# Pipe locater



## Bill (Jun 17, 2008)

I had thought to get me a pipe locater. I know they get rather pricey. Was hoping to be able to get one without spending a fortune. Any thoughts on what brands? Supply and waste lines like under slabs, under earth and such.


----------



## Plumberman (Jul 7, 2008)

This is the one we have at the shop. I like it cause its not too fancy and it doesnt take too much reading to operate it. Not sure of the price though.... www.ditchwitch.com


----------



## Bill (Jun 17, 2008)

looks nice, does it locate supply as well as sewer? How does it work on different pipes, PVC, ABS, cast Iron, Galvanize and so on?


----------



## Plumberman (Jul 7, 2008)

It has different freq. to pick up plastics. You can tell it what type of material you are trying to locate. Works great if you have a tracer line.... but 9 times out of ten there isnt one, except for buried gas lines. I usually use it to track water lines and it has worked well for me. Got me within 6" of the line everytime. When I track sewers I usually use the Gen-Eye camera and use the locater that comes with it to pin-point my camera head. To be honest I havent used it on sewers yet. Just water and gas lines....


----------



## Bill (Jun 17, 2008)

I would like to be able to locate under concrete slabs mostly. Trying to guess at where the line is under the slab gets a bit old. I can get close, but its a bummer to be so close, yet going the wrong way


----------



## Plumberman (Jul 7, 2008)

True.... The tramitter is reliable. When we call in a one-call to locate lines that is the same equipment they use. I dont have any complaints about it at all.


----------



## user4 (Jun 12, 2008)

Ridgid Navitrack.


----------



## A Good Plumber (Jun 18, 2008)

Killer, I agree with you. Navitrack by Ridgid is great! I own two of the to go along with our Ridgid See Snake.

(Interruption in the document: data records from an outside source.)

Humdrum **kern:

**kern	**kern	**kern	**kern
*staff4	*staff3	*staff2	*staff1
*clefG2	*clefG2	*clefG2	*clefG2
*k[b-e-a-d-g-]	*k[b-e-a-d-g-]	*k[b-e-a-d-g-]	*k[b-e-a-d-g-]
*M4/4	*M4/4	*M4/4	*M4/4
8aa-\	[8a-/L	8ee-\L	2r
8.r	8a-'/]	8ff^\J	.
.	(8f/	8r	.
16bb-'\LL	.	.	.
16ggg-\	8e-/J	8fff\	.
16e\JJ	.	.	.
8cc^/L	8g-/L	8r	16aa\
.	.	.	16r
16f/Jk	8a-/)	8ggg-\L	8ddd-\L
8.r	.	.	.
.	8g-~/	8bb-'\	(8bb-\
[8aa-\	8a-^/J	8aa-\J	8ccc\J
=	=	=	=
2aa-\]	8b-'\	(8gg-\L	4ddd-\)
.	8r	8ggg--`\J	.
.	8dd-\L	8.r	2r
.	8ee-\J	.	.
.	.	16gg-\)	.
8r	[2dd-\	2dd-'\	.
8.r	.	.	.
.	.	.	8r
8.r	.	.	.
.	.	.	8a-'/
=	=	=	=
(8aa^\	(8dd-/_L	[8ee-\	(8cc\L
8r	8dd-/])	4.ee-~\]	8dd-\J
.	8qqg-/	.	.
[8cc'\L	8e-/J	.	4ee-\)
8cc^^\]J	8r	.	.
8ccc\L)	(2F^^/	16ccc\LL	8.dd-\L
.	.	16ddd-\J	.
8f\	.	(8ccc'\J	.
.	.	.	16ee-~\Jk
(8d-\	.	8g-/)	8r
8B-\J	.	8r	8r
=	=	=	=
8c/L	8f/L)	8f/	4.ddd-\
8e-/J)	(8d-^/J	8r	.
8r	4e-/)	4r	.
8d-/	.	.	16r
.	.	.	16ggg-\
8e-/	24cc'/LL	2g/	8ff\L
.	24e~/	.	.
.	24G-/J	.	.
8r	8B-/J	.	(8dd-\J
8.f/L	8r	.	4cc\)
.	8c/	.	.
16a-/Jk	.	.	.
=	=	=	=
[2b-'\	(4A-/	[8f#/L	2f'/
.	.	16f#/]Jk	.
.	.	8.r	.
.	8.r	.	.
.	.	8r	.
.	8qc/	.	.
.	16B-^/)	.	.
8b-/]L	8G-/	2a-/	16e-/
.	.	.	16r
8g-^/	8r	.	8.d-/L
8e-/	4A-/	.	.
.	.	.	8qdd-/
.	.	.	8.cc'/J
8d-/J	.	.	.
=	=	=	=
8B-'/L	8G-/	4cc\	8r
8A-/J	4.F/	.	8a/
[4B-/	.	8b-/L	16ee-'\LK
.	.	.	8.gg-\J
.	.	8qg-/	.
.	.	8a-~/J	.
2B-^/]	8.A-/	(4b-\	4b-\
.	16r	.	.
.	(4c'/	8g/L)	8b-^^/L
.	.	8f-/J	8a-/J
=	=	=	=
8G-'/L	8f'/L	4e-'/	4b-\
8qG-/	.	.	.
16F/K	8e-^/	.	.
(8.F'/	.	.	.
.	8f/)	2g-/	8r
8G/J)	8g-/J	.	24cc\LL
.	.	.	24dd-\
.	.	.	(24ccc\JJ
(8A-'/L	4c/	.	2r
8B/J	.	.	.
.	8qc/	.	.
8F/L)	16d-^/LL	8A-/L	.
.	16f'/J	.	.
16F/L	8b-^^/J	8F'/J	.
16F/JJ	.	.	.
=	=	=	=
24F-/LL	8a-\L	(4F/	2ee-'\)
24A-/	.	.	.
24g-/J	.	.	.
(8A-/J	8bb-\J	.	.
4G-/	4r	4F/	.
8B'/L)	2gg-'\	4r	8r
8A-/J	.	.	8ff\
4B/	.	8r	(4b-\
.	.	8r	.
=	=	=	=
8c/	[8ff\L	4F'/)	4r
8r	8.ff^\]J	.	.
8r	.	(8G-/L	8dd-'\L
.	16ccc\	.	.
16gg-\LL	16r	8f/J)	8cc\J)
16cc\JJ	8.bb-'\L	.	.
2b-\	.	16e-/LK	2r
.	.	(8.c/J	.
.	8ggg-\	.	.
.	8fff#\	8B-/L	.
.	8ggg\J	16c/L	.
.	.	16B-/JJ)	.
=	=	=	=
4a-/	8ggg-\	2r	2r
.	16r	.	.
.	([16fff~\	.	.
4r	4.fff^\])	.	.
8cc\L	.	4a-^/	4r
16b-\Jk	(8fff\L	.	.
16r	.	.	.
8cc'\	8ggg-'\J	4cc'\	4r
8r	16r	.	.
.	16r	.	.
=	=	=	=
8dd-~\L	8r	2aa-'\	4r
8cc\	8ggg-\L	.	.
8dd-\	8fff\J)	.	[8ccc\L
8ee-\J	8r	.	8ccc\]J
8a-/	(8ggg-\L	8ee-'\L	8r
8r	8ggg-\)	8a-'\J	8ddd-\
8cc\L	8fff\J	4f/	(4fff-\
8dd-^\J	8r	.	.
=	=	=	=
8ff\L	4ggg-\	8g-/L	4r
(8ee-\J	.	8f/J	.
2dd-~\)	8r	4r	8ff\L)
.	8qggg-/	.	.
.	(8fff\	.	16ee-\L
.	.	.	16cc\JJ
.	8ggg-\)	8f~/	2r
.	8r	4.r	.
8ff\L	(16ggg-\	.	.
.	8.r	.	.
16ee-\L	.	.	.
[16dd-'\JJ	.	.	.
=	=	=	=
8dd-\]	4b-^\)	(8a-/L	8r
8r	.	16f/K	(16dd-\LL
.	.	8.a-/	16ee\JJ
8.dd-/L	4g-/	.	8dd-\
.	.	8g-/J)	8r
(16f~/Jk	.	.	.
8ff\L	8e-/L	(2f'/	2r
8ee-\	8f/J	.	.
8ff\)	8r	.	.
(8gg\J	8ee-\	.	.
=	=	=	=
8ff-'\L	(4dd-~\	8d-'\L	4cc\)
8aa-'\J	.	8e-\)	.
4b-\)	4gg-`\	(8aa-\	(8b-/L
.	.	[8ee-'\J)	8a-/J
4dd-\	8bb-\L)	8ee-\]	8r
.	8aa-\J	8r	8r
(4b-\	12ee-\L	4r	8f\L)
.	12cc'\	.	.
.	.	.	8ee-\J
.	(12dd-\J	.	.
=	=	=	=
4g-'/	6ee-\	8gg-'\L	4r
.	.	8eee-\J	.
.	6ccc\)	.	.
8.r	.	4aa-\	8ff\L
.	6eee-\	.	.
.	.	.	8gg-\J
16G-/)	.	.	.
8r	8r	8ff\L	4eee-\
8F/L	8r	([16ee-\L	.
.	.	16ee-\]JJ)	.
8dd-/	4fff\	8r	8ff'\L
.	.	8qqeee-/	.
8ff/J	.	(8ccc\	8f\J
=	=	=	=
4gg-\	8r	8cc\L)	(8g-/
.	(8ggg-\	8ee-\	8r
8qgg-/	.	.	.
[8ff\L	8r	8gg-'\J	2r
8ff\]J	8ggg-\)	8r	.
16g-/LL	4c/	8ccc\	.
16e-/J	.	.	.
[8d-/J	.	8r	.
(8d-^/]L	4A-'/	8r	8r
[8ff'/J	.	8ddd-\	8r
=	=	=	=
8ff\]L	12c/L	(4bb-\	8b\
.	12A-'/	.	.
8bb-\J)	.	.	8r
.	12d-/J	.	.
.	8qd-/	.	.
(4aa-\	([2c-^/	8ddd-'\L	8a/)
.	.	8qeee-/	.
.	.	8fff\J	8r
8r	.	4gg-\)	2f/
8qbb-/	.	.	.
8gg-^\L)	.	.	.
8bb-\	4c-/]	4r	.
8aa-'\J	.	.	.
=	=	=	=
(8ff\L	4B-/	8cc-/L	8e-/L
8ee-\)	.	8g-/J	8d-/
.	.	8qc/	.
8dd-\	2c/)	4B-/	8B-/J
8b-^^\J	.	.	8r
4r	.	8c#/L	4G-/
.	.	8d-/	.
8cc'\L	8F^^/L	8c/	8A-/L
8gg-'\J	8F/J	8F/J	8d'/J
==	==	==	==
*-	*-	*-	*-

USP45...Locators will not locate Plastics, They will trace steel, copper, aluminum, any electrical line as long it has current. What Plumberman was refering to when locating buried sewer piping is that you may need to push a signal transmitter into the line and locate the signal. Some Camera's come with transmitters in them, transmitting at 516hz.


----------



## Plumberman (Jul 7, 2008)

Yes sir.... thats what I meant. Although, like I said it will track tracer lines on plastic pipe.... like C900 if they have one buried with the pipe.


----------



## threaderman (Jun 17, 2008)

I own the ridgid sr-20 and it is second to none,truly a precision tool.I have the 5 and 10 watt transmitters,and the clamp-on transmitter ,as well as the 512hz sondes that attach to the small and large k-series ridgid cables.


----------